Distribution of Humulus cultivation is determined by the plant's photoperiodic responses. The daylight hours must be short for flowers to form, with longer daylight hours required for vegetative growth. Plants can still be grown commercially at latitudes unsuitable for natural distribution by the use of artificial lighting. In the wild, the vines grow to 3 m if supported by a tree, and the roots are perennial. However, cultivated vines die back each winter.
If the herbaceous annual vine is grown, the seeds or cones are planted when mature; with perennial varieties, the growth dies back annually. The extensive root system can draw sustenance from a depth of up to 5 m.
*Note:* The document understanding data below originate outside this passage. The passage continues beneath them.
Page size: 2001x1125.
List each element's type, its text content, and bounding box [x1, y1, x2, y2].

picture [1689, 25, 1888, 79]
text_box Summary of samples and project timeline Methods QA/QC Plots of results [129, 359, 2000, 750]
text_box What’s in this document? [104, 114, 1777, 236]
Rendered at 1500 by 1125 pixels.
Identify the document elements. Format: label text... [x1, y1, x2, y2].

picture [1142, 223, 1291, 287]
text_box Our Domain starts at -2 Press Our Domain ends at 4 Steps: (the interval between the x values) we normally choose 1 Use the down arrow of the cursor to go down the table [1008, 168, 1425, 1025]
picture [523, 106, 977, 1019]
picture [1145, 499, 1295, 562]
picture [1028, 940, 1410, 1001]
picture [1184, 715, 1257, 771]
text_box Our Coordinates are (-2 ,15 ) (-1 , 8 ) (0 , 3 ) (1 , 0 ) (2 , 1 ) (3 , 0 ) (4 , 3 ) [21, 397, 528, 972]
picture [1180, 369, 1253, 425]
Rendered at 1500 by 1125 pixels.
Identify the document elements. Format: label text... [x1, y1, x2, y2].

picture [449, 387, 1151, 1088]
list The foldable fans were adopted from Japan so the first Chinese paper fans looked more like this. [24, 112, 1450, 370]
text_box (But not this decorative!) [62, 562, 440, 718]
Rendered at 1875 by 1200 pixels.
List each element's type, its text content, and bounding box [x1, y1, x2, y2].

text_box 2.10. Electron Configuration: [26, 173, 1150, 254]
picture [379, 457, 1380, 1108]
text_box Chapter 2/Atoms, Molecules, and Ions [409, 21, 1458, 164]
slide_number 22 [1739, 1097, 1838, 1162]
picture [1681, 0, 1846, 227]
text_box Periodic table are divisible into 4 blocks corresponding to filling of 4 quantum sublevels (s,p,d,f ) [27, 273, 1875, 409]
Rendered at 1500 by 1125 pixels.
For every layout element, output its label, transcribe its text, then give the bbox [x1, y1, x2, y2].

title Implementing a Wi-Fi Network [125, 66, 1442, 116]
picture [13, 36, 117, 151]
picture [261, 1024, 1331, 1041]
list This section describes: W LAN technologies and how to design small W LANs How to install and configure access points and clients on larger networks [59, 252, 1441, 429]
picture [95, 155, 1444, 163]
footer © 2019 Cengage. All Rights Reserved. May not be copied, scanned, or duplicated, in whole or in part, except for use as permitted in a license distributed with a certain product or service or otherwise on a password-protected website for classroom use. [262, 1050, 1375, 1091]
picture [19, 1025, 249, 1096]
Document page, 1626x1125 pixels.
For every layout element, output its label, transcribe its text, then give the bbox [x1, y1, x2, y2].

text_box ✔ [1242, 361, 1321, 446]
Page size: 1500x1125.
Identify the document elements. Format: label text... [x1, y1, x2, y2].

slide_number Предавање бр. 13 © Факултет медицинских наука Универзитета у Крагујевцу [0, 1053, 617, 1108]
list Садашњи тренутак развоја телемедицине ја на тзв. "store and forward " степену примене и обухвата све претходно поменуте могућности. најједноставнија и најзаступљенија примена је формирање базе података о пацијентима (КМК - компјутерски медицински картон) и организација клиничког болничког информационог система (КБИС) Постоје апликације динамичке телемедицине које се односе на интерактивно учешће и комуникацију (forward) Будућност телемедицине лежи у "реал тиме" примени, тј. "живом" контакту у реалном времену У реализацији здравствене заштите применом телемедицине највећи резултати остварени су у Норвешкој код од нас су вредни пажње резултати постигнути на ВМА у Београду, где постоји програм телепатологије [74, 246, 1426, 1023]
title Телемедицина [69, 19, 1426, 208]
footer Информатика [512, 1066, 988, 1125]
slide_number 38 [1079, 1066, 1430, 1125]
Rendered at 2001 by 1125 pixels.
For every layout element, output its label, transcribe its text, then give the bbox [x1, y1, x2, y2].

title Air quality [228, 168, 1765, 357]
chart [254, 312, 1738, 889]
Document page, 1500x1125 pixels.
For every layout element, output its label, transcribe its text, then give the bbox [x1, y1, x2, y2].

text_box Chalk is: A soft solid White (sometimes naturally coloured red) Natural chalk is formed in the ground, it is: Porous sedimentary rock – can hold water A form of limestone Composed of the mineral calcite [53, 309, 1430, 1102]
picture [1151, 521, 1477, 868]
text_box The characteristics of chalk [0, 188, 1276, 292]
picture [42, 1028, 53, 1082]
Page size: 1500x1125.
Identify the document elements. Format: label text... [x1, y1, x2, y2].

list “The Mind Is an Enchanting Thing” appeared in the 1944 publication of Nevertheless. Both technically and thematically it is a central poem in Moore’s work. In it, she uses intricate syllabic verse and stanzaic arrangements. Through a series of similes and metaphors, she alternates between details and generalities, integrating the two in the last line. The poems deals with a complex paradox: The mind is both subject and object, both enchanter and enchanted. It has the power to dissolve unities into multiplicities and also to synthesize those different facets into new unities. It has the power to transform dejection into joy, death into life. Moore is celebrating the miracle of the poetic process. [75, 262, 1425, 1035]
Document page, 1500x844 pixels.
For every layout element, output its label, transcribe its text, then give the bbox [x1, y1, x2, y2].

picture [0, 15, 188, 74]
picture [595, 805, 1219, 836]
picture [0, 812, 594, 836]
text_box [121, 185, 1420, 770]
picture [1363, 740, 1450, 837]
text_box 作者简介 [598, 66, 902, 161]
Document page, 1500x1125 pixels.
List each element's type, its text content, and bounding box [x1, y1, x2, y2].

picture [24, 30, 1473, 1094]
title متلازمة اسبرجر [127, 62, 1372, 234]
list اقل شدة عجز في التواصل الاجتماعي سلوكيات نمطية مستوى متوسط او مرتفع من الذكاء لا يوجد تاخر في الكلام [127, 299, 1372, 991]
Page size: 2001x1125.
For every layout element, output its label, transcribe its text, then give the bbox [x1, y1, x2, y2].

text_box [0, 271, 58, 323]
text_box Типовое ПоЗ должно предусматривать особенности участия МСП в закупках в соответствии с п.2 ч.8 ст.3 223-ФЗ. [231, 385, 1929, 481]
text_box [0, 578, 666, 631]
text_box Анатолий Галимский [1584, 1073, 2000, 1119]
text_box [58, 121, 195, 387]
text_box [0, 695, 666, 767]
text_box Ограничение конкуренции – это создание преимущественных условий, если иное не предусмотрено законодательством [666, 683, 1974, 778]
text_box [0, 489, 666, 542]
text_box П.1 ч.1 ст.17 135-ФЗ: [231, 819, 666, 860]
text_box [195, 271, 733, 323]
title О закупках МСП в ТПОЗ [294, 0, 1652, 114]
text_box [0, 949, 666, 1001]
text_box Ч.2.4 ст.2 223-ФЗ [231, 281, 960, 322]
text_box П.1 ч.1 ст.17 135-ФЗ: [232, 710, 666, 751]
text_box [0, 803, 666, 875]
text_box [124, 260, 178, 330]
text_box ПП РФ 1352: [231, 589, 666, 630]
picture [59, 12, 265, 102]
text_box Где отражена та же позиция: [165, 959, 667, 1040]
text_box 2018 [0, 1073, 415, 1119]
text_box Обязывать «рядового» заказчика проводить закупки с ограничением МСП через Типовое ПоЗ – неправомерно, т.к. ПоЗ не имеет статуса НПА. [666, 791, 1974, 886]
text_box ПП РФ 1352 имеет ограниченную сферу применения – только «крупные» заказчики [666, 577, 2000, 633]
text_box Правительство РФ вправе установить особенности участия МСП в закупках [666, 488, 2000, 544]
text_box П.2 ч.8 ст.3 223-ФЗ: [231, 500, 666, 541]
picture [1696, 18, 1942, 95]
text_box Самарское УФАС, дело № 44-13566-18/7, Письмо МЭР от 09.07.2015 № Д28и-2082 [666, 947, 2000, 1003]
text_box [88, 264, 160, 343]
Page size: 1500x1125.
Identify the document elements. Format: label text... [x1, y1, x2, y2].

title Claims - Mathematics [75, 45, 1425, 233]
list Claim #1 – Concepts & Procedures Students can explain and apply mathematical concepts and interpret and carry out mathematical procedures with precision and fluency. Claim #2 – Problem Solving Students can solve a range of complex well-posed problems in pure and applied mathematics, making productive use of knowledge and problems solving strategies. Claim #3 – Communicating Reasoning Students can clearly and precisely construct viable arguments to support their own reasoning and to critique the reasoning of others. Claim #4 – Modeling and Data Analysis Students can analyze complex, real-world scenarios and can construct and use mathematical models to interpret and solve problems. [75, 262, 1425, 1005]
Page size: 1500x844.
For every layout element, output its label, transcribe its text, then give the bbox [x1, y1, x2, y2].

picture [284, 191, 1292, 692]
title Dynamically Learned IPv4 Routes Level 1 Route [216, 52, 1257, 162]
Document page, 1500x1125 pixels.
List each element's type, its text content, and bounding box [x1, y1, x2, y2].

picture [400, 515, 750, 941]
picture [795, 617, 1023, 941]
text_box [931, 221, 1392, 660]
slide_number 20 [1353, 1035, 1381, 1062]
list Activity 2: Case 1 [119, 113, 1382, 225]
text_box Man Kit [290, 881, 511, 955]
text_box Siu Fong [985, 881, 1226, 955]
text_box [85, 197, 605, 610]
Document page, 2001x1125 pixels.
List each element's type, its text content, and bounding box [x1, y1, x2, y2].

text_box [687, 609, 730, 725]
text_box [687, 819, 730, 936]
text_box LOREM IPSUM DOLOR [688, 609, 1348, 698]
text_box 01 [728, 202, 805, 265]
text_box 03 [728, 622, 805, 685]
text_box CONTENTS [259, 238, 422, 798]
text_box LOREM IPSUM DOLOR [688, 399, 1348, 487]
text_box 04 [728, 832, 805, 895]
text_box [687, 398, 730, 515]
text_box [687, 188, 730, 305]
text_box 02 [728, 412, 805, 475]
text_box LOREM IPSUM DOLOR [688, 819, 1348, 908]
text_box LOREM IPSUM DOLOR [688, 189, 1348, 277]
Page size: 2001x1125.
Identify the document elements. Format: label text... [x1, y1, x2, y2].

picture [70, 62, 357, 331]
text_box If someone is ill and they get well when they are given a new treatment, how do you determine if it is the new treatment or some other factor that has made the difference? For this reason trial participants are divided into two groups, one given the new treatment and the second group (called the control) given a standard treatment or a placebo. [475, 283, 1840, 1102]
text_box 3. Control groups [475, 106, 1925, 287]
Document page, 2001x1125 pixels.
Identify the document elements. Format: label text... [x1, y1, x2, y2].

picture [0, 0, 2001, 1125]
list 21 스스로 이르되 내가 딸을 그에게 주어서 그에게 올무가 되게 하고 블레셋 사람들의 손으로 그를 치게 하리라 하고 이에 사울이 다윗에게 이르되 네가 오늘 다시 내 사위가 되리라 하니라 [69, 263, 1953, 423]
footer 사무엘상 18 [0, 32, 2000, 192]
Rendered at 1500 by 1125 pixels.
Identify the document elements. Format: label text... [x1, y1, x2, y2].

Harvesting is done by hand or machine.
Before the First World War, Wye Agricultural College in the south of England identified high resin content the important aim for the breeder. Breeding for this property has taken the typical hop vine a-acid content of 4-5% in 1900 to 12-15% in, for example, the modern cultivar 'Northern Brewer'. This cultivar has been exported to Europe and to the USA, and it is also very resistant to Verticillium dahliae (Verticillium wilt).
The other harmful disease of hops are downy mildews. Its pests include the damson-hop aphid (Phorodon humuli Schrank) and red spider mites (Tetranychus truncates Ehara). Concern over the long-term effects of agrochemicals has led to breeding for pest-resistance. This, and the increased yields of a-acid in the resins and improved mechanisation, have reduced the area needed to cultivate hops and led to the demise of the Cockney hop-picking 'holiday', so characteristic of earlier times in Kent, for example. Dwarf hop plants became available after 1977, and these cultivars lend themselves to the total mechanisation of the crop.
'Raw' hops are a sedative, aphrodisiac, restorative tonic for the nervous system, a bitter digestive stimulant and a diuretic. The flowers can be used fresh for insomnia, and fresh hops used in pillows should be changed frequently because, once dry, it becomes a stimulant.
Freshly picked cones have a high moisture content and need drying in kilns before they can be used for brewing. After drying, they are cured, baled and made ready for market. Boiling the hops in wort, an aqueous infusion of malt, extracts the resins and essential oils that give the delicate hop aroma to beers and aids preservation.
Oast houses were once built as hop kilns, and their characteristic conical shape are an architectural feature of hop-growing districts in the south of England.